Pep Guardiola jako istotne kroki do przodu może uznać ostatnie wygrane nad CSKA Moskwa oraz FC Schalke. Drużyna zagrała wówczas dobrze, pokazała głód, który jutro musi być tak samo duży – powiedział trener. Robben dodał – musimy rozpocząć serię.
Sztuka ta, powinna się udać szczególnie podczas Oktoberfestu. Podczas tego okresu Bayern jeszcze szczególnie mocny. Od 2010 roku Bawarczycy nie przegrali ani jednego meczu u siebie, gdy w Niemczech odbywało się największe święto piwa na świecie. Zdaniem Müllera oczywiste jest, że dobrą postawę kontynuować należy również podczas starcia z H96 – wszak podczas Oktoberfestu Bayern jest niezwyciężony.
Götze wraca do składu
Z Hannoverem Bayern grał już 11 dni temu, wygrywając 2:0. Poczuliśmy, że jest ciężko –przypomina Guardiola, odnosząc się szczególnie do pierwszej połowy, podczas której nie padła żadna bramka. Defensywa graczy z Dolnej Saksonii była nie do przebicia. Raz nawet słupek uratował Bawarczyków przed utrata gola. Musimy zagrać na 100% - ostrzega Robben przed ponownym spotkaniem.
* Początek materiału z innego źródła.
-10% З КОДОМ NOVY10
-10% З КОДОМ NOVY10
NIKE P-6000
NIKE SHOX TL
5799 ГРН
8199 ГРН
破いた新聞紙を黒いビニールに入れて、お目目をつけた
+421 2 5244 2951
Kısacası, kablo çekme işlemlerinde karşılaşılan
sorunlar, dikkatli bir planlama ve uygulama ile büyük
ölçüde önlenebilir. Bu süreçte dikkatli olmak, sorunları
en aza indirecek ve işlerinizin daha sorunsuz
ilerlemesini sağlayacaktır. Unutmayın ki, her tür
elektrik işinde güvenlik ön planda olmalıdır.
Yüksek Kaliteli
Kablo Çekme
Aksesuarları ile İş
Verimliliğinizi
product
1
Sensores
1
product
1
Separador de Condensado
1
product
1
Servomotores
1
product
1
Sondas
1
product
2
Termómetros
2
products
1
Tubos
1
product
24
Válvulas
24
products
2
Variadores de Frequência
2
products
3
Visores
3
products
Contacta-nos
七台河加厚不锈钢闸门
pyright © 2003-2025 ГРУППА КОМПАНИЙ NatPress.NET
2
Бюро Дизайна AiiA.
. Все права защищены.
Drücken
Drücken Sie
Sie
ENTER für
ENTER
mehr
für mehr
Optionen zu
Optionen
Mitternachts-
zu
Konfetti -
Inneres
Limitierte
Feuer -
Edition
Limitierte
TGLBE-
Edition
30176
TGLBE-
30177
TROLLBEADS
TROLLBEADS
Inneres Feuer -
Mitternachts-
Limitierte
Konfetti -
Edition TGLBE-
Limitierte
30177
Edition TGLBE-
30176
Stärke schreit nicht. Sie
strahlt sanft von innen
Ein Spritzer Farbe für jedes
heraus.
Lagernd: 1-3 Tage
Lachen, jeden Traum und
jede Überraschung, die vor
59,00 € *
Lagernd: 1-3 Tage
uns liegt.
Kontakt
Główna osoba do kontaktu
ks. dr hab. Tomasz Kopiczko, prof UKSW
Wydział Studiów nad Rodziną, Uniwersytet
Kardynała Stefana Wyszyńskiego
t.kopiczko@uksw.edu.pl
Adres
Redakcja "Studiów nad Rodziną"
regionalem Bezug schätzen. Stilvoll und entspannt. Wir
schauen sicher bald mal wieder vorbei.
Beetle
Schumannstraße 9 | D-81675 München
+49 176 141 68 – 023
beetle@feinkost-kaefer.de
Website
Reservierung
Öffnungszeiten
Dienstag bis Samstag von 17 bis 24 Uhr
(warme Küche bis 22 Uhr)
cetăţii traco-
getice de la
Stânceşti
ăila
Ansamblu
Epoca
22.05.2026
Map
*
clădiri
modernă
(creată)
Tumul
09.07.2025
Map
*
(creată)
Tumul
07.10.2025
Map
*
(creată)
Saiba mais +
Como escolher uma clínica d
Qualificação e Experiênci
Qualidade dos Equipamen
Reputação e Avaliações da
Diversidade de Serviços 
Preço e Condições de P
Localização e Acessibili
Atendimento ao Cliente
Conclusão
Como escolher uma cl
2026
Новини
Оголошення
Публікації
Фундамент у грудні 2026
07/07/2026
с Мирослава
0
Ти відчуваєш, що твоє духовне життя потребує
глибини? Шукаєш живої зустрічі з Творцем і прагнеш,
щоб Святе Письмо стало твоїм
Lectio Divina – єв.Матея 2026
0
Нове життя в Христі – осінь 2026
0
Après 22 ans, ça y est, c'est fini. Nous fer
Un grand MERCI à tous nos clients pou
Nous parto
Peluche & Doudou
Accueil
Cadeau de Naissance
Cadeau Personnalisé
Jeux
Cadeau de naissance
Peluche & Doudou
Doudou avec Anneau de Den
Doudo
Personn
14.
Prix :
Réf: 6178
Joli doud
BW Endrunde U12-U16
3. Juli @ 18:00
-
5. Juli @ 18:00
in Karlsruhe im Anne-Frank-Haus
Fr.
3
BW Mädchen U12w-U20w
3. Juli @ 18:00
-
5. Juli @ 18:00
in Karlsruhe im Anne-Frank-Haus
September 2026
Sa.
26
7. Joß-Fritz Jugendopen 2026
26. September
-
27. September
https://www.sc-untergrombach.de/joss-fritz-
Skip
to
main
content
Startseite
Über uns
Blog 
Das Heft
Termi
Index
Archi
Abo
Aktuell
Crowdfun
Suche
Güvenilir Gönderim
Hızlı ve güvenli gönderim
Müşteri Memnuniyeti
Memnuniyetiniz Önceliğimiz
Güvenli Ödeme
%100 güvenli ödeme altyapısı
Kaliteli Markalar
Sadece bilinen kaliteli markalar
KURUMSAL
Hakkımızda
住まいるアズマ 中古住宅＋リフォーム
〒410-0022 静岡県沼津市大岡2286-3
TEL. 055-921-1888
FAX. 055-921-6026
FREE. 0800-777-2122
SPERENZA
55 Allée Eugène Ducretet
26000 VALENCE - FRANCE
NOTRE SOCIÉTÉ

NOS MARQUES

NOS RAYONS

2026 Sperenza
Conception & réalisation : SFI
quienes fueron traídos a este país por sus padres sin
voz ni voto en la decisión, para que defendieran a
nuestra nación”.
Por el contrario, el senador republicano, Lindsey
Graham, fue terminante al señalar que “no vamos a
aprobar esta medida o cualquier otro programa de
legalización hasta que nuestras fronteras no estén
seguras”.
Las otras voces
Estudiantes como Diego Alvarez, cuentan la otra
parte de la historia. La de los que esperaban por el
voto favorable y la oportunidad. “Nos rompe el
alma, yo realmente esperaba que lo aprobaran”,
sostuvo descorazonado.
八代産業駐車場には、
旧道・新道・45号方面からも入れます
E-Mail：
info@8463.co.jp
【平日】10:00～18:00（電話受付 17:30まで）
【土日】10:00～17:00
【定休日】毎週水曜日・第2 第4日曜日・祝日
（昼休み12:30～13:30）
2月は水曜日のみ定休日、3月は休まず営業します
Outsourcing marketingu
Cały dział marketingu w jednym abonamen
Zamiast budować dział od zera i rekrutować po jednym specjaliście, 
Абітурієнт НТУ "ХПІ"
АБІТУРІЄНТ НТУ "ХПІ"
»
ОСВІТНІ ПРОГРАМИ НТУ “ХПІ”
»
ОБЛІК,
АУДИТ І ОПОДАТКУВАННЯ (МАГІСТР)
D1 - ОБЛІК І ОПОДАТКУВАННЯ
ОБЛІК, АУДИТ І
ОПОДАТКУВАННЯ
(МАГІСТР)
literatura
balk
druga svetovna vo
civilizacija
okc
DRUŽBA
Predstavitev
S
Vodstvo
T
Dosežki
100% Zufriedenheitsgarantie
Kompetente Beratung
W porównaniu ze starciem z Bundesligi, sytuacja kadrowa FCB uległa poprawie. Bastian Schweinsteiger wrócił do sił, rozgrywając wspaniały mecz (Pep – on zagrał naprawdę, ale to naprawdę dobrze), a Mario Götze oraz Pierre-Emile Hojbjerg również wrócili do treningów. Czy Mario zagra z H96 Guardiola zadecyduje w dniu meczu – on potrzebuje czasu.
Hannover chce spróbować wszystkiego
Jednak również H96 ma większy wybór piłkarzy. Mirko Slomka może wystawić swojego najlepszego strzelca – Szabolcs Husztiego, który 11 dni temu był zawieszony. Napastnik Mame Diouf podobnie jak Steven Cherundolo, Christian Pander oraz Filipe nie będą mogli wybiec na murawę. Zdaniem Slomki w Monachium – rozegrano dobry mecz. Tym razem ma nadzieję, że jego drużyna zagra – ciut odważniej i bardziej bezczelnie. Jeśli dodatkowo ciężką pracą wypracują sobie okazje strzeleckie, to z odrobiną szczęścia zdobędziemy gola.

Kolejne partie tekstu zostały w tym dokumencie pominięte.